I used to fish Round Valley for bass with my friend Fred Matero from his boat each year. Fred’s owned a 9.9-horsepower outboard for 44 years, but he’s moved to Barnegat from Bernardsville. On one of the outings, both of us felt very frustrated by rock bass, catching more than 30 of them on jigs along a row of submerged rock that looked perfect for smallmouths. We did catch smallmouths that afternoon and evening elsewhere in the reservoir, never failing to catch some bass. But among those rocks I don’t believe we turned up a single one.
It would be understandable if it were to happen again tomorrow. Just the same, if I were to fish any of my favored clear water lakes and come up with half-a-dozen little largemouths, rather than the two- to three-pounders I’m accustomed to, I would feel frustrated, even though I used to count in my log any bass bigger than legal size. I released them all, but during the 1970’s, legal size was nine inches, the standard I kept until my log became all-inclusive. I don’t want to find that row of rocks again to catch eight-inch rock bass, not any more than I wanted to years ago, but I’d mark the number in my log. And I don’t find counting and remembering the number of fish I catch difficult. I just don’t bother tallying up at the end of the year. Haven’t done that since I was a teenager. I still like to see numbers in the columns of the log, though.
Lake Hopatcong
I’m thinking, rather than Round Valley with its abundance of rock bass, of Lake Hopatcong. To the best of my knowledge, I never saw a rock bass caught there until 2016. My son and I had fished the lake since 2007. Finally, Matt caught a big chunk of a rock bass more than 10 inches long during the fall of 2016. He had primed me to be enthusiastic about it by entertaining sunfish of various species and yellow perch all the years prior, fishing for them with quarters and halves of nightcrawlers floated above medium split shots. A Berkley Worm Blower inflated the tails. On the other side of the boat, we weighted live herring in the depths for walleye and hybrid stripers. Or we live-lined herring for the same species during the summer, though we caught more smallmouths on the herring then.
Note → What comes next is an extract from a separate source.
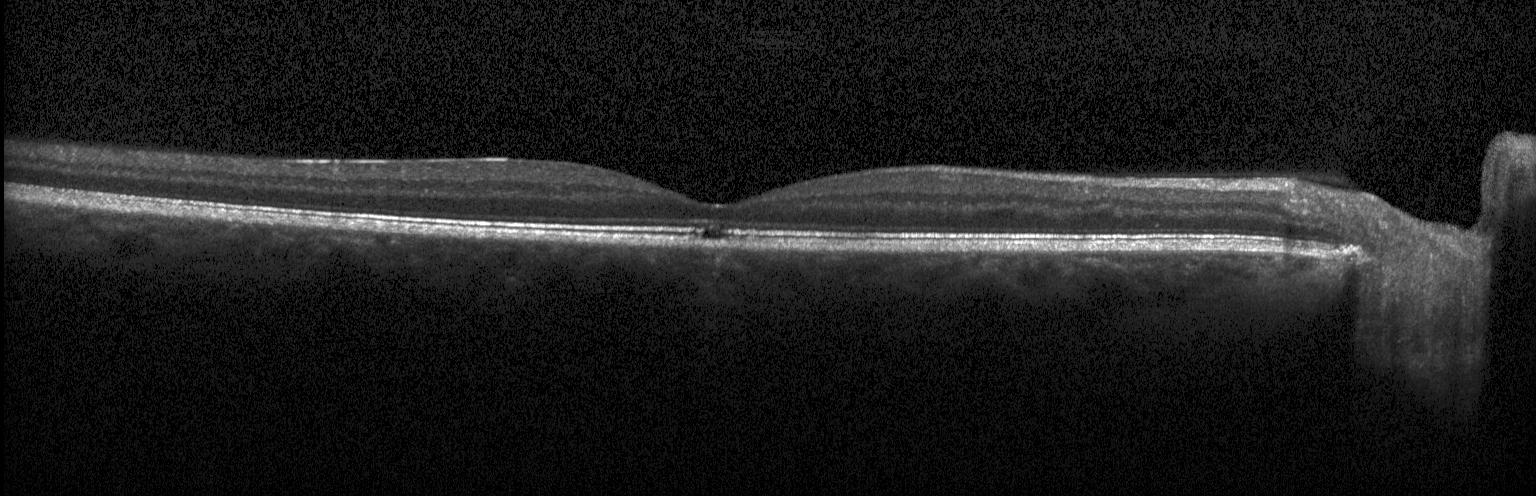 Retinal OCT B-scan
Dx: neither CNV, DME, nor drusen.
Since that fall of 2016, I’ve been catching Lake Hopatcong rock bass. They like Yum Dingers. When I catch one, I’m not averse to catching another, so I do slip into targeting them, even though I’m thinking more of smallmouth bass. Both species associate with rocks, and I like the fact that the lesser fish is true to its name. I believe the mouth is smaller than a smallmouth’s, suggesting that the sleek bass would be a disingenuous claim, if a rock bass didn’t look like a cross between bass and sunfish. For me, the Black Bass—largemouth and smallmouth—is the nobler fish, and rock bass outnumber them as if the situation between the species is of nobility not being common. But every time I catch a rock bass, it reminds me of the innocence my son and I share.
Fishing imbued in Matt a foundation of real world values that led to science as a way of life; ultimately, he became a plasma physicist on the West Coast passionate about outdoor photography during time off. He plans on fly fishing this spring, possibly California’s Kern River, and he might go on an ocean charter out of Newport Beach.
Don’t credit me for how well he’s done, without crediting fishing. Besides my refusal to ever get angry with him—though I did on two unfortunate occasions—I was a mixed-up middle-aged man struggling to become a novelist. Only fishing saved me from desperation.
What are rock bass but the innocence Americans take for granted? We prefer smallmouth bass, but we’ll always know the species we love as boys and girls.